Johann Pless, vice-président de la Confédération du tourisme de Madagascar, écarte le risque d’une saison blanche sans aucun touriste. Mais le conflit au Moyen-Orient n’en est pas moins un nouveau coup dur après la crise politique de 2025, à l’origine d’une perte de chiffre d’affaires estimée à 100 millions de dollars pour le secteur. « Il y a un ressenti et une sorte de crainte des marchés émetteurs de voyager loin. On parle principalement des marchés européens. Le prix du billet augmente. Il peut prendre de 30% à plus de 50% actuellement, causés par l’impact de la guerre en Iran sur le prix du carburant aérien », assure l’expert du secteur. En plus, pendant plusieurs semaines, « la compagnie aérienne Émirates a arrêté ses vols sur Madagascar, ça [a] fait des milliers de sièges en moins. ». S’ajoute à cela la baisse du pouvoir d’achat des pays émetteurs de touristes, également touchés par la crise des carburants.
« Dans un monde idéal, nous souhaiterions que les risques soient partagés »
« Pour les douze prochains mois – on ne parle pas seulement de deux ou trois mois –, il faudra donc s’adapter à notre clientèle qui aura un pouvoir d’achat moindre et adapter nos marges en fonction de l’inflation et du prix du carburant à la pompe », pointe encore Johann Pless.
Jusqu’à présent plafonné par les autorités malgaches moyennant un lourd endettement public, ce prix à la pompe demeure la grande inconnue des prochains mois. En cas d’augmentation brutale, l’association des tour-opérateurs de Madagascar, qui réunit 80 membres, espère une juste répartition des surcoûts. « Dans un monde idéal, nous souhaiterions que les risques soient partagés, que les clients ne subissent pas tout à eux seuls, mais que tous ceux qui interviennent dans le voyage prennent une petite marge de participation, pointe Sylvia Rajaonalimanana, la directrice exécutive. Il y a les loueurs de voitures, les distributeurs de carburant, les tour-opérateurs, les partenaires à l’étranger qui prospectent les clients. Nous souhaitons que tous les acteurs du tourisme prennent conscience que le secteur est fragile et que tout le monde se soutienne. »

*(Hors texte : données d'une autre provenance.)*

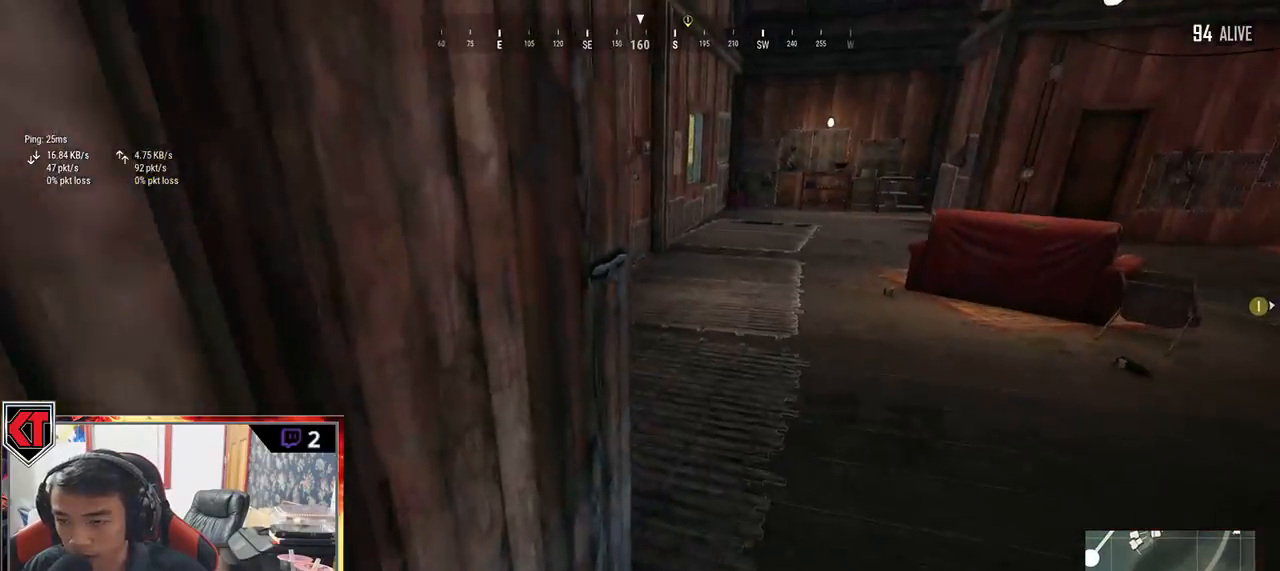
{"keys": ["w"], "mouse": [], "events": [[17, "d", "down"], [234, "d", "up"], [267, "shift", "down"], [484, "shift", "up"]]}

Passée la crise au Moyen-Orient, le secteur touristique malgache s’est fixé pour objectif d’atteindre 1 milliard de dollars de chiffres d’affaires annuel, contre 700 millions de dollars aujourd’hui. La filière attend pour cela une meilleure desserte aérienne, notamment vers les villes de province, et une rénovation des routes nationales.